*Task brief*
In the entries that follow, how many lines contain "CROSS"? Answer with the number only.
════
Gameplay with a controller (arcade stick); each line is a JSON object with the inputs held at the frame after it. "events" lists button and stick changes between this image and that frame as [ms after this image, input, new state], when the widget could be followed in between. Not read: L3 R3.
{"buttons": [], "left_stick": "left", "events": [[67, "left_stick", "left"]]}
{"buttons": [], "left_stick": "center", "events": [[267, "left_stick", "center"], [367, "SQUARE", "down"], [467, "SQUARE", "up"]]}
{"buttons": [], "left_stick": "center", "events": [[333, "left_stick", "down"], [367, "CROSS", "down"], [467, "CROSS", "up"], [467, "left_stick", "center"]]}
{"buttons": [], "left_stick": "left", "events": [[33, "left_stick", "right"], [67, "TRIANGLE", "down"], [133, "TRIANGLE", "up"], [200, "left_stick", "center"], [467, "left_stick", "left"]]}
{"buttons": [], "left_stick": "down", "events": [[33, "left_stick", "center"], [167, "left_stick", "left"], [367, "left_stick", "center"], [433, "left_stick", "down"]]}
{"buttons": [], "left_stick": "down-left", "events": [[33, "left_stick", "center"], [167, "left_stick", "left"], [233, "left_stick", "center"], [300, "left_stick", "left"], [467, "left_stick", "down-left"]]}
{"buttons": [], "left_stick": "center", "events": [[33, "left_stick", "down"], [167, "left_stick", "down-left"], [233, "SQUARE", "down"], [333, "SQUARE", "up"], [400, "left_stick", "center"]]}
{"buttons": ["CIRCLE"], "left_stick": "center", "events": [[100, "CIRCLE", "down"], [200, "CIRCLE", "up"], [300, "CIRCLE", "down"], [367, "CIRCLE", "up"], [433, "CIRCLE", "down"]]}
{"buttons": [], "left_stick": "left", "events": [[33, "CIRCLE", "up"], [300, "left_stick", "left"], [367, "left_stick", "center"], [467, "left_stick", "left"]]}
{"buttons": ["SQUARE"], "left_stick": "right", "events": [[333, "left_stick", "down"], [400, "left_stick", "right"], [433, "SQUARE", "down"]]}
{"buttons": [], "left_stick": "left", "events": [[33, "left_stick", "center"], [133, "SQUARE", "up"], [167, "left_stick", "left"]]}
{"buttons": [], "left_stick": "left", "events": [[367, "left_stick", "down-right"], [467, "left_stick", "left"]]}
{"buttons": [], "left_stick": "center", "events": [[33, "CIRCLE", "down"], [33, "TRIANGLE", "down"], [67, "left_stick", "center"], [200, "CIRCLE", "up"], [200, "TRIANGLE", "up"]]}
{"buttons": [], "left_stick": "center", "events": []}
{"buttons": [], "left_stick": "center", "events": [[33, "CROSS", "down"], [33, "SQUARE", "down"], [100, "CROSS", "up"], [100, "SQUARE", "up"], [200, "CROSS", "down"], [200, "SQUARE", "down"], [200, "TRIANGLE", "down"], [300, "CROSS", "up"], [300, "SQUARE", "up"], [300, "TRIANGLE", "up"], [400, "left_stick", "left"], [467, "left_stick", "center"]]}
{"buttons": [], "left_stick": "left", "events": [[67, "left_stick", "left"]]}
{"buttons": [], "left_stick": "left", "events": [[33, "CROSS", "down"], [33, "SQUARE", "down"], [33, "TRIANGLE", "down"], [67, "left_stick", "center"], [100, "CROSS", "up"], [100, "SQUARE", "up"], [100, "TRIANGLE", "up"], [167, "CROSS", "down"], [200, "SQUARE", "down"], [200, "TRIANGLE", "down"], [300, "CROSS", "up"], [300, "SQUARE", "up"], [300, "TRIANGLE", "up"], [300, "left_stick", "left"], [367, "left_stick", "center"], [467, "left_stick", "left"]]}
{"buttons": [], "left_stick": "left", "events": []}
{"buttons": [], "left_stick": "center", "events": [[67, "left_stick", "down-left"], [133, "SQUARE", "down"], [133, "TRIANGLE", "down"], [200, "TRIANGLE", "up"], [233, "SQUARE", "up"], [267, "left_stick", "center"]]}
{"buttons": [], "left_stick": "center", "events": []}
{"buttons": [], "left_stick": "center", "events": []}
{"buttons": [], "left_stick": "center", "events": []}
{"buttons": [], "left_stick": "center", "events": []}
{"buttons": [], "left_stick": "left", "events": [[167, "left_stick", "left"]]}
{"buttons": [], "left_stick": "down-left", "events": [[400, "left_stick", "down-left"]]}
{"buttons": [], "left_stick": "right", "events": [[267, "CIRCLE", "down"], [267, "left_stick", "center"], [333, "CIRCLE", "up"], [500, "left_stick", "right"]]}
════
*Finished task*
3